To ... , I'm sorry. I know you hate it when I say that but I truly am. I'm sorry for starting war with you. I'm sorry for pushing you to the limit when I shouldn't have. I'm sorry I made you feel like you were nothing. I'm sorry that I made you think we weren't friends, when that's the opposite of what I want. I'm sorry I cried. I'm sorry I scared you with yesterday. There's a lot more I want to say, like what I've been "hiding" but it's not the time. Not yet.
To ... , I hope you're well. You left me a while ago, but I still hope you're good. I know you'll probably never read this, because you stopped communication with me, but I still kinda miss you. You used to mean a lot to me, but you were one of the people who taught me even the closest of friends leave.

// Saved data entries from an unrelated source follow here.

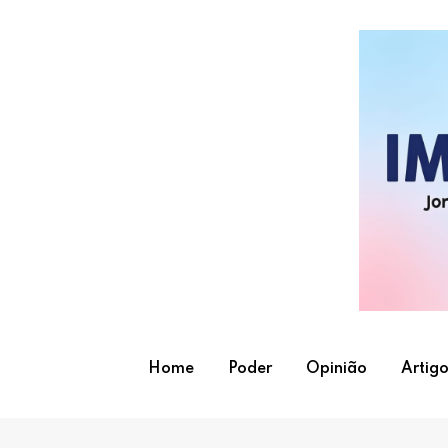
Skip
to
content
Home
Poder
Opinião
Artigo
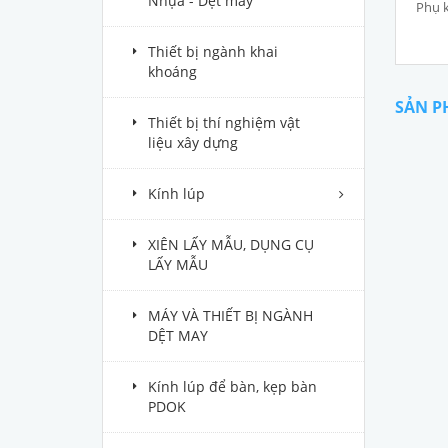
Nhựa - Dệt may
Phụ k
Thiết bị ngành khai
khoáng
SẢN P
Thiết bị thí nghiệm vật
liệu xây dựng
Kính lúp
XIÊN LẤY MẪU, DỤNG CỤ
LẤY MẪU
MÁY VÀ THIẾT BỊ NGÀNH
DỆT MAY
Kính lúp để bàn, kẹp bàn
PDOK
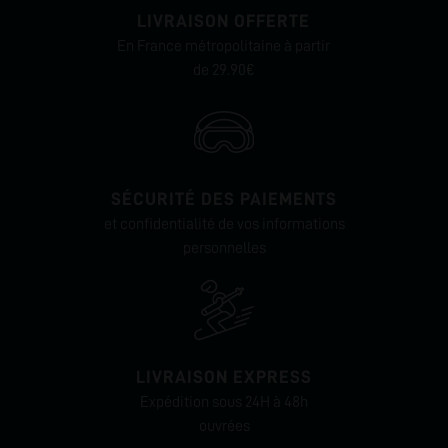
LIVRAISON OFFERTE
En France métropolitaine à partir
de 29.90€
SÉCURITÉ DES PAIEMENTS
et confidentialité de vos informations
personnelles
LIVRAISON EXPRESS
Expédition sous 24H à 48h
ouvrées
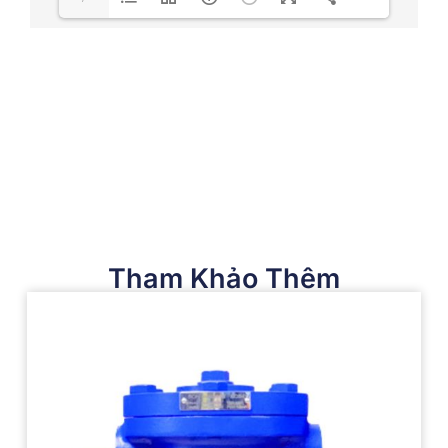
Tham Khảo Thêm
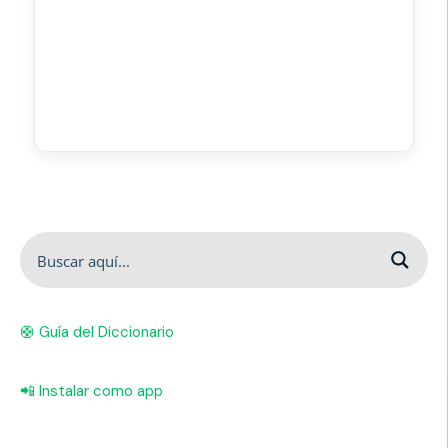
🛟 Guía del Diccionario
📲 Instalar como app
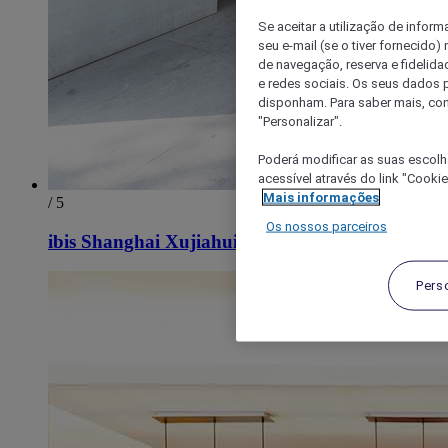
Se aceitar a utilização de inform
seu e-mail (se o tiver fornecid
de navegação, reserva e fidelidad
e redes sociais. Os seus dados
disponham. Para saber mais, con
"Personalizar".
Poderá modificar as suas escolh
acessível através do link "Cooki
Mais informações
/ 5
Os nossos parceiros
ibis Shanghai Xujiahui
Pers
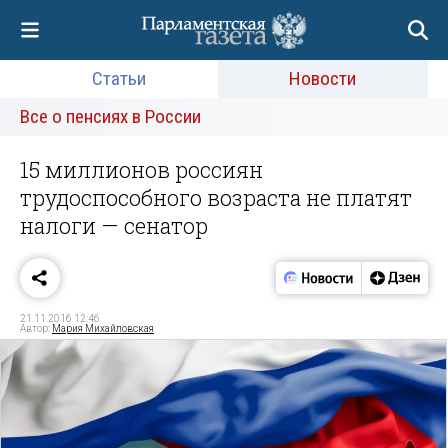
Статьи
Новости
Все о пенсиях в России
15 миллионов россиян
трудоспособного возраста не платят
налоги — сенатор
21.11.2016 12:46
Автор:
Мария Михайловская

I hope you're okay too. Last time we talked... it got bad...
To ... , I'm angry. I'll never tell you this because I hate you so I never want to speak to you again (that's a lie) but still. I want you also to be okay. Even though you broke my heart, a part of me will always remember you. Now, I know you didn't mean to do this, and I know, but it doesn't excuse what you did. You have to be insane to have done those things, and you did them. It's so unbelievable I don't know how to respond to you.
To ... , I don't know what to do about you. You're too close to me, and I keep trying to push you away, but you won't leave. In a way, a part of me is happy you haven't left yet, but you're getting so close to me... it's scary.
To ... , you did this. You caused this. You hurt me badly, and scared me when you got sick. And after everything, I still try to protect you. I don't understand why, but I can't get rid of you. You mean everything, and I mean nothing to you. Here's a saying... sometimes the person you're trying to protect is the person behind the trigger.
To ... , I don't want to tell you the truth. You have been through hell with me, protected me, and I'm afraid to tell you that it's happening again. I don't want the scared look in your eyes. I don't want you going through what I'm going through again. So I'm sorry to you.
To the rest of the people who I have yet to do, yours is coming soon.